Sunday, April 7, 2019

The Best “Common Sense” Quotes of “Digital Master” Apr. 2019

Common sense in many situations is found to have been based on some usefulness, but it is often deficient on why or how.

"Digital Master” is the series of guidebooks (27+ books) to perceive the multi-faceted impact digital is making to the businesses and society, help forward-thinking organizations navigate through the journey in a systematic way, and avoid “rogue digital.” It perceives the emergent trends of digital leadership, advises on how to run a digital organization to unleash its full potential and improve agility, maturity, and provide insight about Change Management. It also instructs the digital workforce on how to shape a game-changing digital mindset and build the right set of digital capabilities to compete for the future. Here is a set of “Common Sense” quotes in “Digital Master.
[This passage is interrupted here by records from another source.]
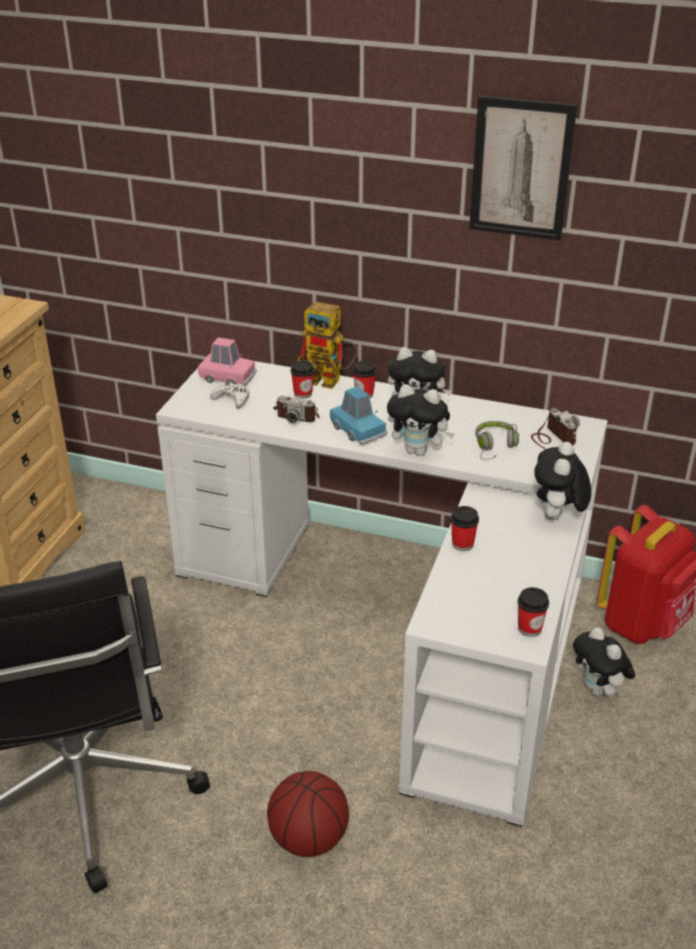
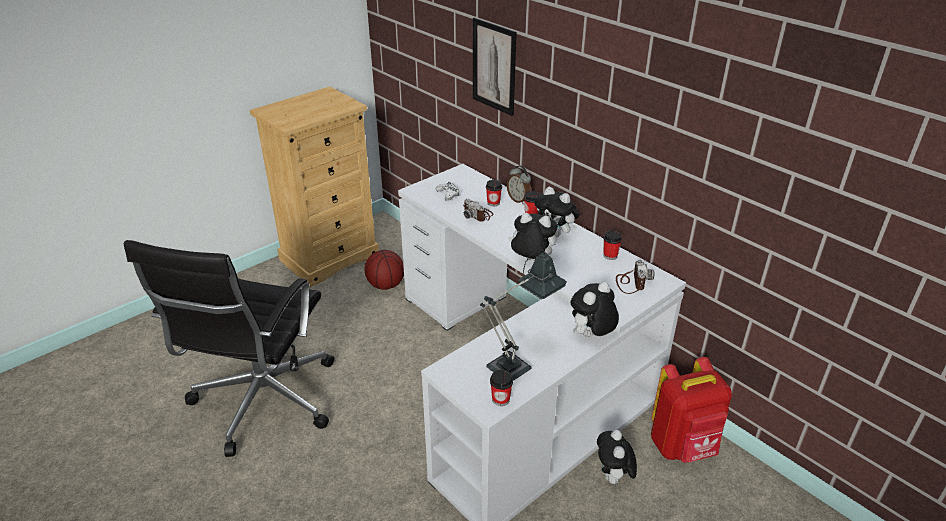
camera: 30 degrees right, 0 degrees up
(228, 377) = (459, 180): pink toy car -> none
(308, 838) = (356, 482): basketball -> basketball (386, 285)
(331, 381) = (519, 200): toy robot -> alarm clock
(358, 430) = (505, 235): blue toy car -> none
(419, 451) = (531, 260): plush toy -> plush toy turned 150 degrees clockwise
(462, 544) = (510, 330): cup -> cup (610, 255)
(495, 446) = (585, 274): grey headphones -> none
(507, 581) = (516, 364): none -> table lamp
(521, 168) = (645, 74): picture -> picture (494, 66)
1 Common sense is an accumulated experience from day to day activities. All the implicit knowledge of a particular social and cultural environment belongs to common sense.

2 Common sense is neither oxymoron nor absolute truth. For Common Sense, each individual has a different set of information that makes the base of thinking turning into action.

3 A common sense in a local group is perhaps totally odd in a global environment.

4 A wise person with common sense can become wiser, but a narrow-minded one may become even more closed-minded due to a misunderstanding of common sense.

5 Common Sense = Self-Esteem (sharing of useful information within a social group) + Critical Thinking + Predicting Consequences (with an emphasis on sustaining desired outcomes).

6 Learning common sense requires restructuring brain tissues to first think logically, and with accurate predicting of consequences.

7 Everyone 'knows' you can't teach common sense. But everyone 'knows' you can learn it.

8 Common sense in many situations is found to have been based on some usefulness, but it is often deficient on why or how.

9 “Common sense” is about interpreting experience to “think fast,” while systems thinking helps us focus on careful reasoning by “thinking slow.”